T.O.’s star-studded celebration

Terrell Owens’ legacy is highlighted by signature celebrations and unforgettable moments, and on Sept. 24, 2000, a star was born.

After making a 3-yard touchdown reception, Owens ran to midfield and spread his arms on the Cowboys’ logo. Nearly a minute later, longtime Dallas running back Emmitt Smith scored a touchdown of his own and responded by returning to the star to copy Owens. Later on, T.O. hauled in another touchdown and headed back to the center of the field in Texas Stadium, but Cowboys’ safety George Teague met him at the star and delivered a big hit.

On a 2016 episode of ESPN’s Mike & Mike radio show, Owens defended his decision to stand on the star.

“It had nothing to do with me trying to taunt my opponent, had nothing to do with me trying to taunt the Cowboys. … My coach was like, ‘Yo’ — he motivated me [to do this] — ‘This is what this is about.
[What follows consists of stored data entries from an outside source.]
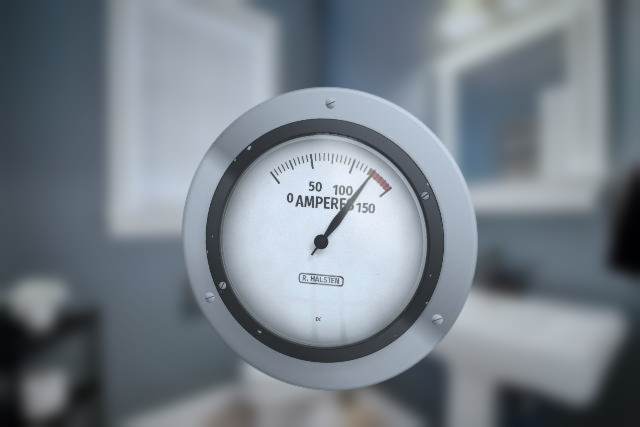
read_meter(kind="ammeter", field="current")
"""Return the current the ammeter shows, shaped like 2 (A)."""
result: 125 (A)
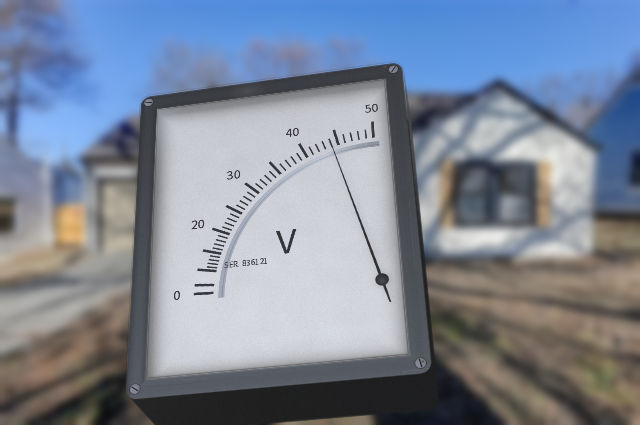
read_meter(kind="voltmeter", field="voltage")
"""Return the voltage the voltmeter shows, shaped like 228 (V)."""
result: 44 (V)
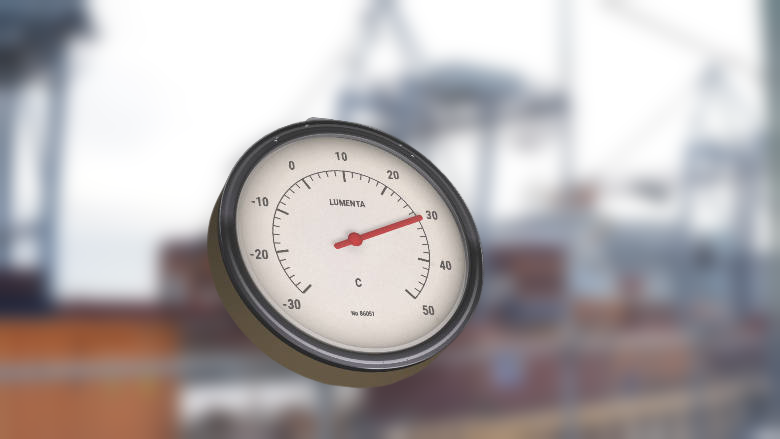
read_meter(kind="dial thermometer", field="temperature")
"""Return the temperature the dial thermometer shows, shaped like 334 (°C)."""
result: 30 (°C)
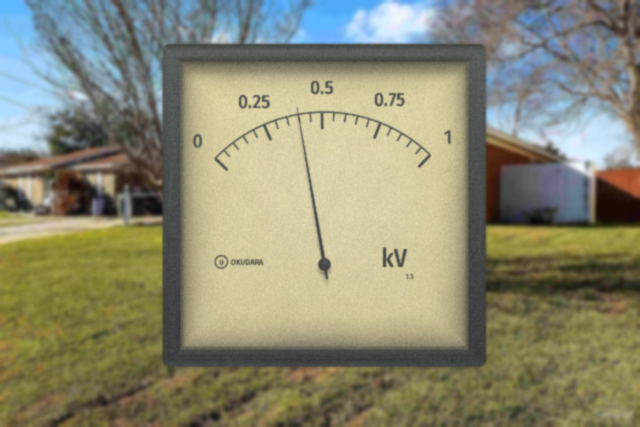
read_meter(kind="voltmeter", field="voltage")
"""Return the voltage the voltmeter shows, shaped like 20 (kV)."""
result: 0.4 (kV)
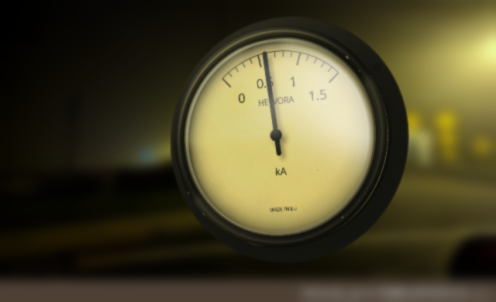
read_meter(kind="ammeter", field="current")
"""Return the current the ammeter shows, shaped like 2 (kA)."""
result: 0.6 (kA)
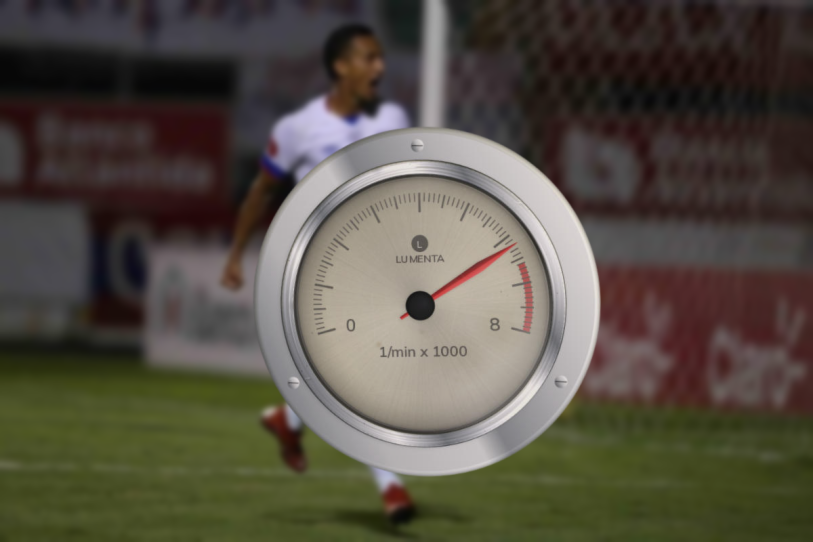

Go to the star, give your thanks to God, because he’s watching down on this game, and show him who’s the best player today.’ And that’s what I did.”


Tony Romo rallies past Niners in OT

In Week 2 of the 2011 season, Tony Romo managed to lead Dallas to an unlikely comeback win.

Romo took several hits in the first half, including one off of a blindside blitz that left him visibly in pain. He missed all but the last series in the third quarter, and his injuries were later revealed to be a broken rib and punctured lung. He would return in the fourth quarter.

The Cowboys trailed by as many as 10 points in the fourth quarter, but the tide quickly changed.

Romo completed 5 of 6 passes on the drive that sent the game to overtime. His 77-yard pass to Jesse Holley set up the winning field goal. Romo connected on 20 of 33 passes for 345 yards and two touchdowns, with over 200 yards coming in the fourth quarter and OT.